What’s more amazing is that the rescuers in turn thanked the survivors for trusting them to pull off a successful rescue. I mean, getting a regular thank you from people is hard enough these days. What more for someone who’s saved your life to thank you for putting your trust and your life in their hands? And to dismiss their heroics as merely ‘putting their skills to use’ – wow, that humility! Man, this is so beautiful *cries*!

Then there were the thousands of random strangers who dropped what they were doing and came running from all over the world to help in any which way they could and I’m just going, wow, just wow. It didn’t matter what they could offer, they just rolled up their sleeves and figured a way to dive in (literally and figuratively) somehow, even risking their own life and limb. I really salute these people.

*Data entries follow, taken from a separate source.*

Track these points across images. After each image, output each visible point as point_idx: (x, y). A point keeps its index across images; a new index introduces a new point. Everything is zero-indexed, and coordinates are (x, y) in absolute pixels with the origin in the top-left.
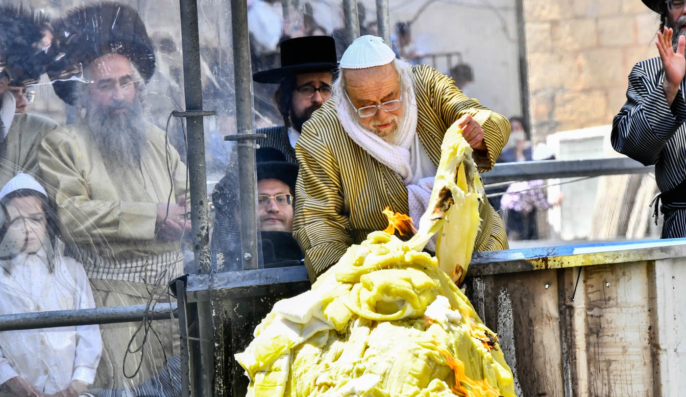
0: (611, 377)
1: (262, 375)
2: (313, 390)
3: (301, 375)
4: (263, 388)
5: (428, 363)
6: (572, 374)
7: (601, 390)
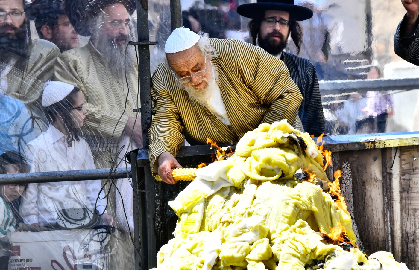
0: (416, 220)
1: (186, 215)
2: (219, 225)
3: (211, 215)
4: (186, 223)
5: (295, 209)
6: (390, 217)
7: (410, 228)
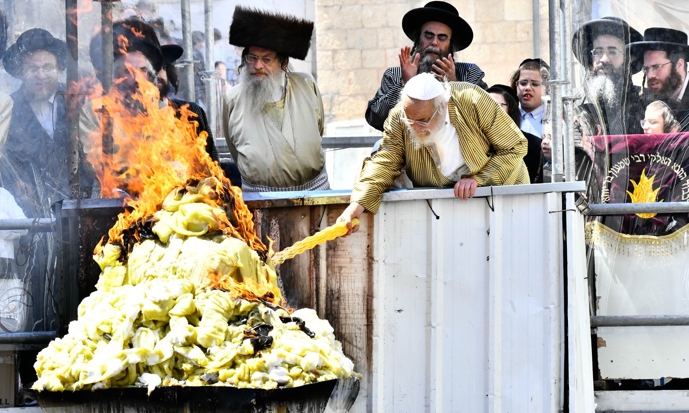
0: (342, 277)
1: (110, 268)
2: (143, 279)
3: (135, 269)
4: (109, 277)
5: (220, 264)
6: (316, 275)
7: (335, 286)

Those who couldn’t help directly in the rescue found other ways they could jump in. One lady collected the rescuers’ soiled clothing from the cave every evening and stayed up all night doing their laundry which she returned before the dawn of each new day of rescue operations. One man spent his days offering free rides to and from the cave site on his motorbike. Farmers allowed their crops to be ruined by water drained from the cave. So many unsung heroes who made sacrifices for a bunch of kids they likely don’t even know!

So yeah, I think these past weeks have shown us humanity at its best. Most days I don’t bother reading the news because it just gets too depressing and ridiculous sometimes. It’s been refreshing to look away from our daily fixation on food and material life for just a bit and redirect that energy instead to cheering for the efforts of our fellow human beings and praying for a positive outcome to this crisis. My faith in humankind has somehow been restored.